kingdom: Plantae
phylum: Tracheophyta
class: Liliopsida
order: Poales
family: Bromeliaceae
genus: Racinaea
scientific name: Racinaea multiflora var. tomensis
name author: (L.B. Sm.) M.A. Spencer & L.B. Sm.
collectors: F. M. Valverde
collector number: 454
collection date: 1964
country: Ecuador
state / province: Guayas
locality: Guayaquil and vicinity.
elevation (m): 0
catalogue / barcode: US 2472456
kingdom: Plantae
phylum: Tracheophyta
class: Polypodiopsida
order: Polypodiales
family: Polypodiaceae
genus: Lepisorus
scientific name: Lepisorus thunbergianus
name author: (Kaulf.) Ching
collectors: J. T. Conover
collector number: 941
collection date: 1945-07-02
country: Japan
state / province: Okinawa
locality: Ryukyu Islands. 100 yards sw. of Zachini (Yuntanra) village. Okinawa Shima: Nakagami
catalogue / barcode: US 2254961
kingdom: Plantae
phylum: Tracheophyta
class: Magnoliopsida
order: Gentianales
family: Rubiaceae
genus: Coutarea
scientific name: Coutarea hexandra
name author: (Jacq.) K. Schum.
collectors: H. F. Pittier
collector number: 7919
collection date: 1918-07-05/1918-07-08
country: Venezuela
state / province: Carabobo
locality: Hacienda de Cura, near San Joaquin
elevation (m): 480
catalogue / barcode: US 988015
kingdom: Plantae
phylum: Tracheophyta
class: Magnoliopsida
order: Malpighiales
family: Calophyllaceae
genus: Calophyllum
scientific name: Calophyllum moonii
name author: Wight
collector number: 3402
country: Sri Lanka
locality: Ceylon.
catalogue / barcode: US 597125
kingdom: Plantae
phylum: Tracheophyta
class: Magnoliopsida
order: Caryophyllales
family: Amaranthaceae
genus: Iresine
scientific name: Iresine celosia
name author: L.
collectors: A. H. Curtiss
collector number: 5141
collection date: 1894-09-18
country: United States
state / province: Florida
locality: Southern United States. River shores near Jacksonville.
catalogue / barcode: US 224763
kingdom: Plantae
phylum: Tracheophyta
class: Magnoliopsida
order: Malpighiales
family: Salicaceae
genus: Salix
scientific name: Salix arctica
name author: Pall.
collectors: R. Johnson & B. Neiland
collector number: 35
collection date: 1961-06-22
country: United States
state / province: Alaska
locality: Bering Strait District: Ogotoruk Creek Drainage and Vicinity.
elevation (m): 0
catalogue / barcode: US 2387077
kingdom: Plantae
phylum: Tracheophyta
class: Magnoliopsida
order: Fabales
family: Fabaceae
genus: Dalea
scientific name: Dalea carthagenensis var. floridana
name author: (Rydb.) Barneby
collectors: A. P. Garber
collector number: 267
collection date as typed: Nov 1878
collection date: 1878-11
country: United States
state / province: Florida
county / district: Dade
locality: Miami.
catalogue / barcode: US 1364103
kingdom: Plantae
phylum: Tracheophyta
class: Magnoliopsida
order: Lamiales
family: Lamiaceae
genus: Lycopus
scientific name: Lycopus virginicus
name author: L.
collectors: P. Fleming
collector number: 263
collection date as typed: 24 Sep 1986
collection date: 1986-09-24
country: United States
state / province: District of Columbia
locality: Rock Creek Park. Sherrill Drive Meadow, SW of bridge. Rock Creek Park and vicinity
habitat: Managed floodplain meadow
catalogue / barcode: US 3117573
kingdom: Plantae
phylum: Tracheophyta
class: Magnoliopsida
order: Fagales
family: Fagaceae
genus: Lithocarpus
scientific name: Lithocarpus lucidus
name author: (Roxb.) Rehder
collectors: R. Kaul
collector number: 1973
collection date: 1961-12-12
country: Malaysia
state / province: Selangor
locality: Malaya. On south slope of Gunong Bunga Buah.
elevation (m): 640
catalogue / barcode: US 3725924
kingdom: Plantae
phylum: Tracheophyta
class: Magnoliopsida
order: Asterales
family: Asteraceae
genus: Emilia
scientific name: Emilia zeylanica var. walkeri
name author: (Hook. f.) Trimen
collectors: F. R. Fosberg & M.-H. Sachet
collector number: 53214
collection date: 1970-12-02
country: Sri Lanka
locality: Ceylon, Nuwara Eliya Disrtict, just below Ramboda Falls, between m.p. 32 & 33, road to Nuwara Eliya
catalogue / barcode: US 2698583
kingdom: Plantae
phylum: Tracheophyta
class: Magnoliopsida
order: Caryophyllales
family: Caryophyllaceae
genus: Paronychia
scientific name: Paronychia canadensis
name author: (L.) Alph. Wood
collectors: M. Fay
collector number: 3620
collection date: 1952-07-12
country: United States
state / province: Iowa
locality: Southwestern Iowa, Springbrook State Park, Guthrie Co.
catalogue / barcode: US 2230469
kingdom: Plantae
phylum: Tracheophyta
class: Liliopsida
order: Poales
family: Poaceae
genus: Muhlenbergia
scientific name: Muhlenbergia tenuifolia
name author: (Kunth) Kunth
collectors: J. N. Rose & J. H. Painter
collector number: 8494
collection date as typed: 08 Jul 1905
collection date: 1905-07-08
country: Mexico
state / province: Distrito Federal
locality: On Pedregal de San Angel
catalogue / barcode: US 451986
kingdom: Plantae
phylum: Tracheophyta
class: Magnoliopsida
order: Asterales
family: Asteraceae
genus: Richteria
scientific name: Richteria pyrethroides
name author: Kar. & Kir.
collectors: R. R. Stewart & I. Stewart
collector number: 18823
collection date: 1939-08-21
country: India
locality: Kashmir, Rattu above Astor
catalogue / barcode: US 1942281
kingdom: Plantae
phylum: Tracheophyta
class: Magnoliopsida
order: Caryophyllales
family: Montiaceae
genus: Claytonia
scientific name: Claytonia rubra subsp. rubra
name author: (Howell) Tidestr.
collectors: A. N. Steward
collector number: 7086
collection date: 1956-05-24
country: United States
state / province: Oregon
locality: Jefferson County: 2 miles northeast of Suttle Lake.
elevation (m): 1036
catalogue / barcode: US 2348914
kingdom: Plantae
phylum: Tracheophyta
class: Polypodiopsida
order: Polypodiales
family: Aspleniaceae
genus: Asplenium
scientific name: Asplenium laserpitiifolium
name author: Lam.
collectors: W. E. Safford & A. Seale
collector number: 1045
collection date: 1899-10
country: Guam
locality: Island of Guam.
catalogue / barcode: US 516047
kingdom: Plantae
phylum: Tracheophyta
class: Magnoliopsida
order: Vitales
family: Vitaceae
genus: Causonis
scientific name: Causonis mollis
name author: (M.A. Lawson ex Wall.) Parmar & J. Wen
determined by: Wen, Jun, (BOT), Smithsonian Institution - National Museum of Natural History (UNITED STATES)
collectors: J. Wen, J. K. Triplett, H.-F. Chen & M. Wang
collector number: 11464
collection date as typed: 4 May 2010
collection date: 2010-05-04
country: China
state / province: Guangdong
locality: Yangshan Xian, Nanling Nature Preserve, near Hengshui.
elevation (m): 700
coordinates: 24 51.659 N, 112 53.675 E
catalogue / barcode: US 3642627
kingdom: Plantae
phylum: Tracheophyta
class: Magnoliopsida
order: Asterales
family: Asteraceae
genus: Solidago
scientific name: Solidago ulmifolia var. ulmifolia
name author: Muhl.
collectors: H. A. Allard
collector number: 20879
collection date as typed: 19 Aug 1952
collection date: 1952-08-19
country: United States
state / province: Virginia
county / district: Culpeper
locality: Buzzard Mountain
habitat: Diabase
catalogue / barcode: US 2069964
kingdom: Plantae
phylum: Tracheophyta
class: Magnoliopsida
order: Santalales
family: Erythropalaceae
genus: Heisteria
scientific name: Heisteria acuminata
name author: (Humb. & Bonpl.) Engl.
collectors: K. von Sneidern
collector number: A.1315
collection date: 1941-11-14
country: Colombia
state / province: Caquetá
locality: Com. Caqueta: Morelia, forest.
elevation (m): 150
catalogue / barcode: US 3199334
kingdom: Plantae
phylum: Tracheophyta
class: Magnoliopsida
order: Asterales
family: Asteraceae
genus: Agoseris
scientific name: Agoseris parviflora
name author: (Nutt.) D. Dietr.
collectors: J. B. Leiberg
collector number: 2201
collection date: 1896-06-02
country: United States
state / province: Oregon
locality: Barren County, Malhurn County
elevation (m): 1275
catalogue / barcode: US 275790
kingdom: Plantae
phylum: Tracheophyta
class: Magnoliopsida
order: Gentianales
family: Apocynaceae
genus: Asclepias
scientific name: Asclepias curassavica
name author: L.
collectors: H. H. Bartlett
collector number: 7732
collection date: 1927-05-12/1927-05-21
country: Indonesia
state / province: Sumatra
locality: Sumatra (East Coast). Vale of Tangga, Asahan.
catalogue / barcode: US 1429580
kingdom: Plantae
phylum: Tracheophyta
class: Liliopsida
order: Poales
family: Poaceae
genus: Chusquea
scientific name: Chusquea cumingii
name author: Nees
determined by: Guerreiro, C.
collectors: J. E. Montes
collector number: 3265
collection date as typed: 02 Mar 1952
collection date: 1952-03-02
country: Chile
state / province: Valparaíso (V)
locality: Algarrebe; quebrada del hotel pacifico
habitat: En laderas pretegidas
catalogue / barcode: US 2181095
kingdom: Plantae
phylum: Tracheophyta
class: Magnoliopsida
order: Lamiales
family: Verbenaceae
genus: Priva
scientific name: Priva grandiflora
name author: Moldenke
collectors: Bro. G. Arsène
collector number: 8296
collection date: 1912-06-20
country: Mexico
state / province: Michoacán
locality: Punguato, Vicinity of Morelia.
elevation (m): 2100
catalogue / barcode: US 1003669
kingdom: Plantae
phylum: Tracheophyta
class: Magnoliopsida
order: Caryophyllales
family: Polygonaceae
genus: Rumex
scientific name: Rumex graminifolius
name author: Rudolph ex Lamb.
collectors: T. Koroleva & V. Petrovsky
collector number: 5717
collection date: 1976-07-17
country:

» **Exercise description**: Render every line from the start of the items through the line holding "genus: Lepisorus", inclusive, as a numbered list, omitting any blank lines.

» **In response**:
1. kingdom: Plantae
2. phylum: Tracheophyta
3. class: Liliopsida
4. order: Poales
5. family: Bromeliaceae
6. genus: Racinaea
7. scientific name: Racinaea multiflora var. tomensis
8. name author: (L.B. Sm.) M.A. Spencer & L.B. Sm.
9. collectors: F. M. Valverde
10. collector number: 454
11. collection date: 1964
12. country: Ecuador
13. state / province: Guayas
14. locality: Guayaquil and vicinity.
15. elevation (m): 0
16. catalogue / barcode: US 2472456
17. kingdom: Plantae
18. phylum: Tracheophyta
19. class: Polypodiopsida
20. order: Polypodiales
21. family: Polypodiaceae
22. genus: Lepisorus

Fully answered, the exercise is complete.